Exercise brief:
Duplicate the lines from the line with "sourceStream)|Initializes a new" up to and including the line with "path)|Initializes a new".

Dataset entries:

-- Opening Marker --

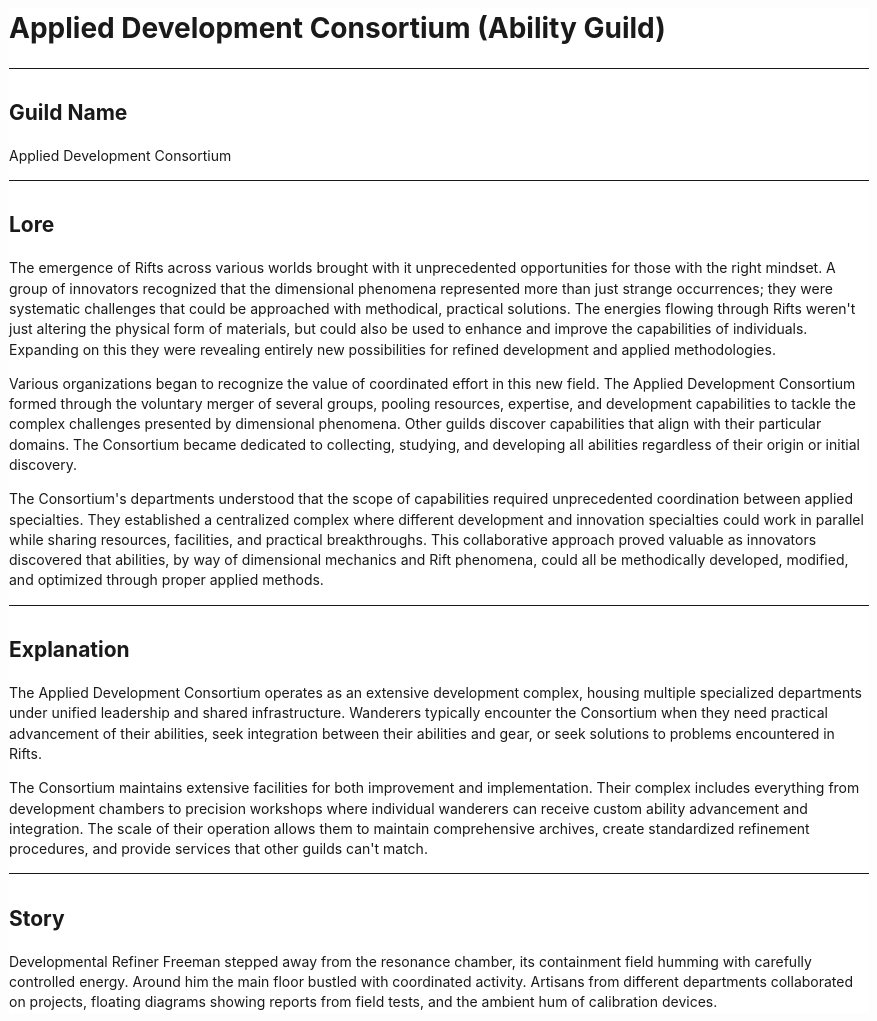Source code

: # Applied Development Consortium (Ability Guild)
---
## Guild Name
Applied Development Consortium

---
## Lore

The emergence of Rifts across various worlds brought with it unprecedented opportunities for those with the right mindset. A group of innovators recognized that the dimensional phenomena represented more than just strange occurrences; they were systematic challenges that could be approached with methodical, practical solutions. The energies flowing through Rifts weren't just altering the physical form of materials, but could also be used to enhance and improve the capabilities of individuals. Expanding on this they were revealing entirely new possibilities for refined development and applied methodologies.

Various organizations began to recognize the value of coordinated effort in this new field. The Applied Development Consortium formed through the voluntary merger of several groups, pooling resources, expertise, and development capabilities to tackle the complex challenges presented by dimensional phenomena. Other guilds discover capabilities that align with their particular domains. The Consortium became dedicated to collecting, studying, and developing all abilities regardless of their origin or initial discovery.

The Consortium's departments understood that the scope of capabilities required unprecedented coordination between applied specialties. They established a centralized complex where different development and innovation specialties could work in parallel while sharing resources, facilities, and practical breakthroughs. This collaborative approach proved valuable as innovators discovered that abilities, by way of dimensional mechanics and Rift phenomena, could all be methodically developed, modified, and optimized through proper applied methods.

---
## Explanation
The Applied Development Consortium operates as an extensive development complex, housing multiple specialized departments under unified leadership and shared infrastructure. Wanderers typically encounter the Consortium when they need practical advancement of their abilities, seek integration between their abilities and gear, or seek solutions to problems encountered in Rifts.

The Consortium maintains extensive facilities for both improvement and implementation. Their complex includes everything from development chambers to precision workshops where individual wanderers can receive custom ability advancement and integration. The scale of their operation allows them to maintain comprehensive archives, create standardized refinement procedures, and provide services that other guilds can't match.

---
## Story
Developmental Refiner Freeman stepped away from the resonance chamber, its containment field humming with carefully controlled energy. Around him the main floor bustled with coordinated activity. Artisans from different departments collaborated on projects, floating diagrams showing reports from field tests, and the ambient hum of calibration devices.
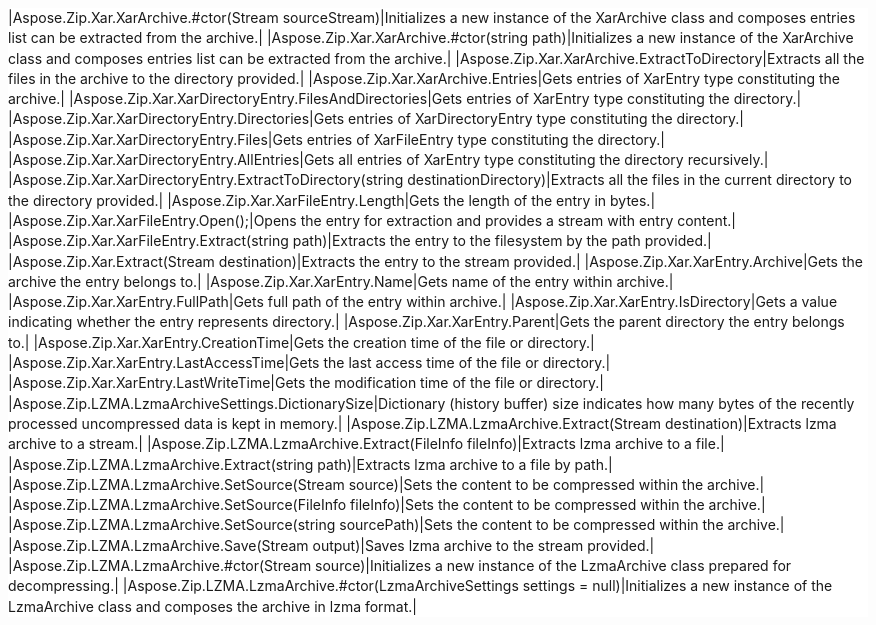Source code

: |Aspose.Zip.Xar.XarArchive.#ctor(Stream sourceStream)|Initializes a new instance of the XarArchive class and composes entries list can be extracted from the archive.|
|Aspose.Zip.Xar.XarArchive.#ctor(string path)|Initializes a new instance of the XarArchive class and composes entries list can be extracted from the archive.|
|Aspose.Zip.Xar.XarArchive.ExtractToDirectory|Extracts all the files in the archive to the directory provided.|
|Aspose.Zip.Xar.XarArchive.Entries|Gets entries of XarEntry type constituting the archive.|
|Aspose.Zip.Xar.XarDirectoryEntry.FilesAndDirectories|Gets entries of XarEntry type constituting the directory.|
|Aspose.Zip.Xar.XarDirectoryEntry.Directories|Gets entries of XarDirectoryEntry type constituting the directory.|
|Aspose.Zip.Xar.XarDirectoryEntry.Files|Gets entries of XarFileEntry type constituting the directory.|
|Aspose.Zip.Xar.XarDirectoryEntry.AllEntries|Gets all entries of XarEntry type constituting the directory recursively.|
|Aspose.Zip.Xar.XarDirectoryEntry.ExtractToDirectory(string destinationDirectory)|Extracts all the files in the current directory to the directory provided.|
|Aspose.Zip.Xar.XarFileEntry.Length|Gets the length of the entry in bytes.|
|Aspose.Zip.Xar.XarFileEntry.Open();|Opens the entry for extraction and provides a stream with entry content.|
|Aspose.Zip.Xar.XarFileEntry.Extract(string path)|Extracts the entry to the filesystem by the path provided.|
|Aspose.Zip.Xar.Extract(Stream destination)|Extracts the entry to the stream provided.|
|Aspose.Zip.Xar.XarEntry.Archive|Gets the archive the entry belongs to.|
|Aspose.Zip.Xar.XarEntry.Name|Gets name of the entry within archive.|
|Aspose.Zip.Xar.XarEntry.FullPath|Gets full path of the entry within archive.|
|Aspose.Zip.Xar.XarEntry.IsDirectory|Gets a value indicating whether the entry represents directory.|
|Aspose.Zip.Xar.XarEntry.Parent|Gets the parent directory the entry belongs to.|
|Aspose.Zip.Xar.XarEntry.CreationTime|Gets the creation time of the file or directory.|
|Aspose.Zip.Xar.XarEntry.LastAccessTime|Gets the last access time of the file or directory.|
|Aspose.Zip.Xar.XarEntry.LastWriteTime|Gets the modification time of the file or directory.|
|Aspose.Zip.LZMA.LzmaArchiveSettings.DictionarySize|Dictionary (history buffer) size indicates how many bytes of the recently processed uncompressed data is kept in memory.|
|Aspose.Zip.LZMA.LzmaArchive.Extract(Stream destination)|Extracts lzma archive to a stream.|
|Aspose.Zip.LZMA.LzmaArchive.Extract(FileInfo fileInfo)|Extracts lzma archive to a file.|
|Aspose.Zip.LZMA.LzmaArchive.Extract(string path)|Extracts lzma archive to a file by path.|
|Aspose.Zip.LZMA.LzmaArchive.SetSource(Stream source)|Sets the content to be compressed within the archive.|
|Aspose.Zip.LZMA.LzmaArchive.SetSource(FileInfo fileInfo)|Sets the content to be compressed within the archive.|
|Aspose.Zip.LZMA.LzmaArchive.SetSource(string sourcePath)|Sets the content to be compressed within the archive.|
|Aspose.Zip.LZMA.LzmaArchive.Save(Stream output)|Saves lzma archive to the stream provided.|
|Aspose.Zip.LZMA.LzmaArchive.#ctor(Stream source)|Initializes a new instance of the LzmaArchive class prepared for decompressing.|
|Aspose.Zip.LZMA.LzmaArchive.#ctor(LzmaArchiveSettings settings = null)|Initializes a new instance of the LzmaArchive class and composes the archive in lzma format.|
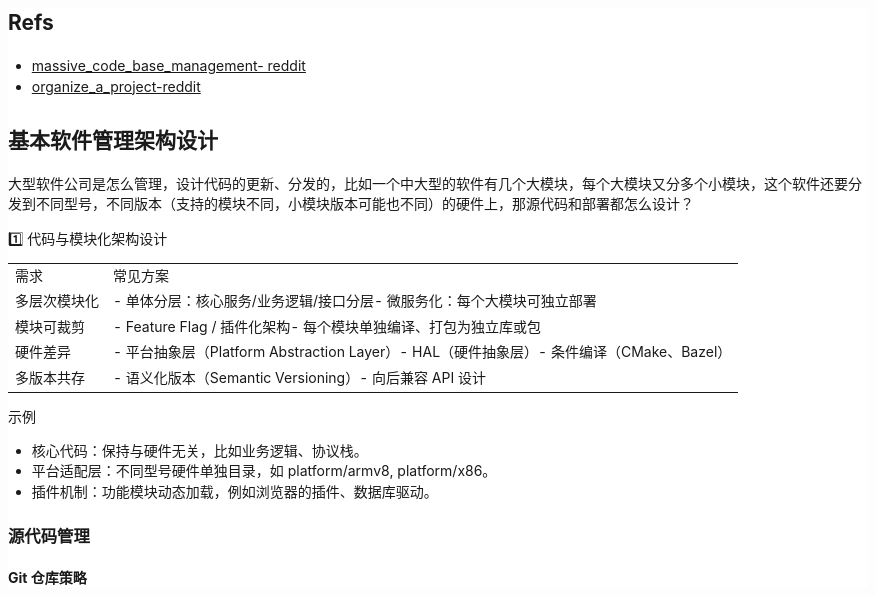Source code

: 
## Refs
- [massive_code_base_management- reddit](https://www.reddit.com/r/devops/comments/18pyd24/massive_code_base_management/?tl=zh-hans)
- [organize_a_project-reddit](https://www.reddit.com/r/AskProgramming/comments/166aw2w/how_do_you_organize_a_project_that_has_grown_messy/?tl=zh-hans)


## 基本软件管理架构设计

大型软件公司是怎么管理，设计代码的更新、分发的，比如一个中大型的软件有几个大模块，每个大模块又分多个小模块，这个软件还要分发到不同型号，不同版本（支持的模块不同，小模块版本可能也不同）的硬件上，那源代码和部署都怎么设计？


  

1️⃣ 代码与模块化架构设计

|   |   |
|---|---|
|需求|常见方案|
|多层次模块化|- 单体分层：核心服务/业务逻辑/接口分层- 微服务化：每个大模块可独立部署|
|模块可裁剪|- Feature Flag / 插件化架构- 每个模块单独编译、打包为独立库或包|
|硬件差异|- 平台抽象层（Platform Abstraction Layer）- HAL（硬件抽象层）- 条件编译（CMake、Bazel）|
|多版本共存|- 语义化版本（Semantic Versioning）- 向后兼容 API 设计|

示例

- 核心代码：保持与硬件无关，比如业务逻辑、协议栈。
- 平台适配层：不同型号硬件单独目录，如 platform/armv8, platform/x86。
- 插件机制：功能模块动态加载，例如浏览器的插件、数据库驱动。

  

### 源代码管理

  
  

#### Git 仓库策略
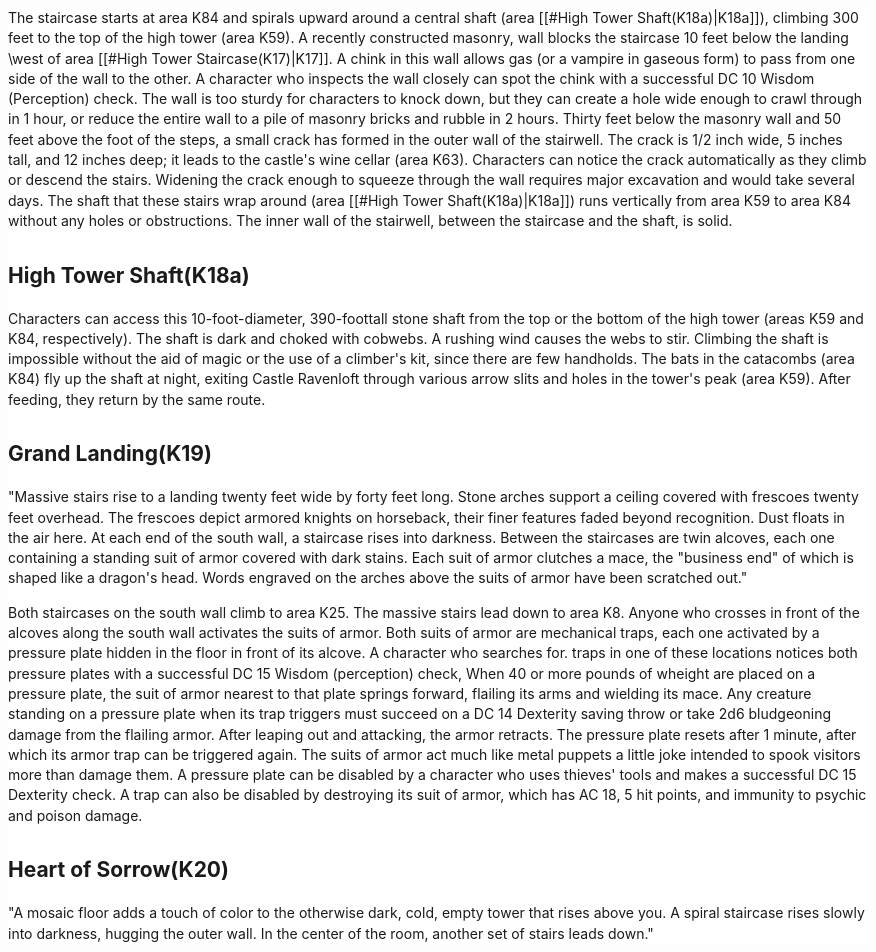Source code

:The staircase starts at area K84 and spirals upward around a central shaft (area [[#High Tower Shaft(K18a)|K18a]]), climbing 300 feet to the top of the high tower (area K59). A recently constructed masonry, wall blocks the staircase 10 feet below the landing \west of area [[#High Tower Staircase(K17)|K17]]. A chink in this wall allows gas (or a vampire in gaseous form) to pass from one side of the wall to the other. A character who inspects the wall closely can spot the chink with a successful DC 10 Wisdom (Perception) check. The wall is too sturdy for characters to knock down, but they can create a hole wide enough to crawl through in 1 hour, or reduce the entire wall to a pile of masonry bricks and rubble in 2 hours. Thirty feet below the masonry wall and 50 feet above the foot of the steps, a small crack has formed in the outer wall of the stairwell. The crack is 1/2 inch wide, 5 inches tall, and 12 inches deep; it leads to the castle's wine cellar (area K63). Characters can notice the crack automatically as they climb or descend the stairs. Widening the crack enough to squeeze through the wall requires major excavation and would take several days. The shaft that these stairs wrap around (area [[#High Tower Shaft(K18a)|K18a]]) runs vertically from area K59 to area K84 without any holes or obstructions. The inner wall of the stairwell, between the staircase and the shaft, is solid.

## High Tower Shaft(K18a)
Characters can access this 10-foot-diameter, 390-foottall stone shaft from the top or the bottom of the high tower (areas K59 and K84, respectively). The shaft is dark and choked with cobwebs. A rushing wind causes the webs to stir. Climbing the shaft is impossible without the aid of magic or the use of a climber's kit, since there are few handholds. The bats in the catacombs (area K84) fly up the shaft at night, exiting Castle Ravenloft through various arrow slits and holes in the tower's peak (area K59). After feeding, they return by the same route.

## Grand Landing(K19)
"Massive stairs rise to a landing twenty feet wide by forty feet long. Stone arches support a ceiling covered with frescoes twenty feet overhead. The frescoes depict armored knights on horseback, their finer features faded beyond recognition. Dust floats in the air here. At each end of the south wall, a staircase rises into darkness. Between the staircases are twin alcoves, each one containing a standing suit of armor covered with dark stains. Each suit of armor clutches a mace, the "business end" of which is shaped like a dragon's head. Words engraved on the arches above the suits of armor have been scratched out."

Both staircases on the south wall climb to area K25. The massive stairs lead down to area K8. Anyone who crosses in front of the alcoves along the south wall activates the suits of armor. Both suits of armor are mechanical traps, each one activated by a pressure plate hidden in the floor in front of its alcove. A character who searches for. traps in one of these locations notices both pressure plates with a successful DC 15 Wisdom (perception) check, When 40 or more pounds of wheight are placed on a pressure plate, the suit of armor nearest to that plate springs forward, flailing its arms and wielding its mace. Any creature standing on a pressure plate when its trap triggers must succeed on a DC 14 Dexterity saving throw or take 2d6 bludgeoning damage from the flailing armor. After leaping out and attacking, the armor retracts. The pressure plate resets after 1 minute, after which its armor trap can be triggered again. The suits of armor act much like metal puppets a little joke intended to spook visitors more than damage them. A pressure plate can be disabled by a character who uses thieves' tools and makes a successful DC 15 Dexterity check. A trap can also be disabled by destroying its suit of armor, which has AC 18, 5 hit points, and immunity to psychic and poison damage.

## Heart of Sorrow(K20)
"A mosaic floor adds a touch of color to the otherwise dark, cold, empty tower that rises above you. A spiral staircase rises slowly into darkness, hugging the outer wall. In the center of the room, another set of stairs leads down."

-- Closing Marker --

Output:
: |Aspose.Zip.Xar.XarArchive.#ctor(Stream sourceStream)|Initializes a new instance of the XarArchive class and composes entries list can be extracted from the archive.|
|Aspose.Zip.Xar.XarArchive.#ctor(string path)|Initializes a new instance of the XarArchive class and composes entries list can be extracted from the archive.|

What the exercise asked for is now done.